Segundo especialista em revitalização de empresas, resultado de pesquisa do Serasa/Experian reflete que empresariado está disposto a negociar


A crise econômica provocada pela pandemia começou a dar as caras assim que as primeiras medidas de isolamento social foram tomadas. O comércio fechou e as fábricas pararam. O efeito em cadeia gerou desemprego, escassez de insumos e mudanças de comportamento que colocaram muitas empresas em xeque. O cenário parecia claro: uma onda de pedidos de recuperações judiciais viria como consequência.

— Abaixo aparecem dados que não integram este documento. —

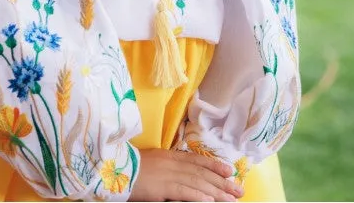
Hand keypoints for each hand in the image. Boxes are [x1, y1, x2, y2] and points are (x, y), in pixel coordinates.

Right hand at [129, 148, 244, 201]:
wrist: (114, 167)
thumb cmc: (132, 167)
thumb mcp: (155, 163)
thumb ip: (171, 166)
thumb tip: (186, 174)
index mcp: (170, 156)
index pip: (197, 160)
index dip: (215, 165)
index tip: (230, 171)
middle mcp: (172, 163)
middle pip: (201, 173)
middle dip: (222, 182)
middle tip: (238, 190)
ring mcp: (168, 175)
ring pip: (197, 183)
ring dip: (216, 192)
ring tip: (230, 199)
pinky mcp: (162, 187)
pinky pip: (183, 192)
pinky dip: (197, 196)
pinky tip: (209, 201)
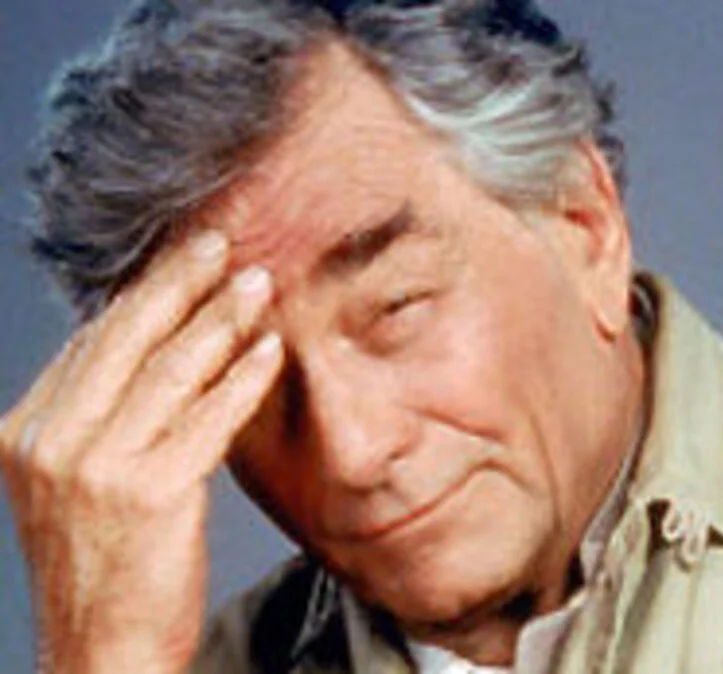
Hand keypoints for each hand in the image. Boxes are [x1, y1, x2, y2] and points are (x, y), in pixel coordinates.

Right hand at [0, 231, 283, 673]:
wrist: (102, 652)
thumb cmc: (103, 564)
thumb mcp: (77, 482)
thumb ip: (100, 417)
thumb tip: (146, 343)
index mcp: (26, 432)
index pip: (93, 342)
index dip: (143, 292)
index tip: (184, 256)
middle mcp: (52, 443)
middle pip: (126, 338)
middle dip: (179, 282)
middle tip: (222, 240)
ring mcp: (97, 468)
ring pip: (172, 370)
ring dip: (221, 318)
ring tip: (258, 283)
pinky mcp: (150, 495)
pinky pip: (209, 418)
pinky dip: (244, 378)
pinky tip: (272, 350)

Contrariando as previsões, em 2020, isso não aconteceu. Segundo dados divulgados pelo Serasa/Experian, de janeiro a novembro do ano passado, foram 1.106 pedidos de recuperações judiciais. Isso representa uma queda de 12,8% quando comparado aos 1.268 registrados no mesmo período do ano passado. Considerando apenas o mês de novembro, o número atingiu o menor patamar em sete anos. Em 2013, foram requeridos 51 pedidos. Em 2020, foram 52. É quase a metade do registrado no mês imediatamente anterior: queda de 47,5% na comparação com outubro, quando foram 99 pedidos.


"Em parte, isso se explica pela disponibilidade dos bancos e fornecedores em postergar contratos, pelas medidas do governo para evitar demissões e, em especial, pelo corona voucher — que injetou bilhões na economia", observa Juliana Biolchi, sócia-diretora da Biolchi Empresarial e especialista em revitalização de empresas.


A recente aprovação das mudanças na Lei de Recuperação de Empresas (11.101/05) também contribuiu para esse contexto. A análise da Serasa/Experian cita que “muitas pessoas jurídicas estão aguardando uma definição legal para seguir com as requisições”. Na avaliação de Juliana, que é filha do relator da lei, o ex-deputado federal Osvaldo Biolchi, essas mudanças também criam alternativas. “Abrem-se oportunidades para a negociação extrajudicial entre credores e devedores — evitando o caminho lento e oneroso da Justiça", acrescentou.


Expectativa pela vacina

Ainda de acordo com a pesquisa do Serasa/Experian, o setor de serviços continua acumulando o maior volume de pedidos, com 25 feitos em novembro. Em seguida, aparecem o comércio (17) e a indústria (6). Ao contrário do mês anterior, todos os segmentos apresentaram queda na análise anual.


"Só a chegada concreta da vacina pode acabar com as incertezas da economia, mas muitas empresas não vão conseguir esperar. Algumas terão de se reestruturar na virada do ano. Caso contrário, fecharão as portas. E, com a aprovação da nova Lei de Recuperação de Empresas pelo Senado, a temporada de negociações está reaberta. Quem não agir rápido, encontrará credores cada vez mais retraídos, em uma economia desidratada pelo fim dos auxílios. Postergar decisões difíceis nunca foi tão arriscado", conclui Juliana Biolchi.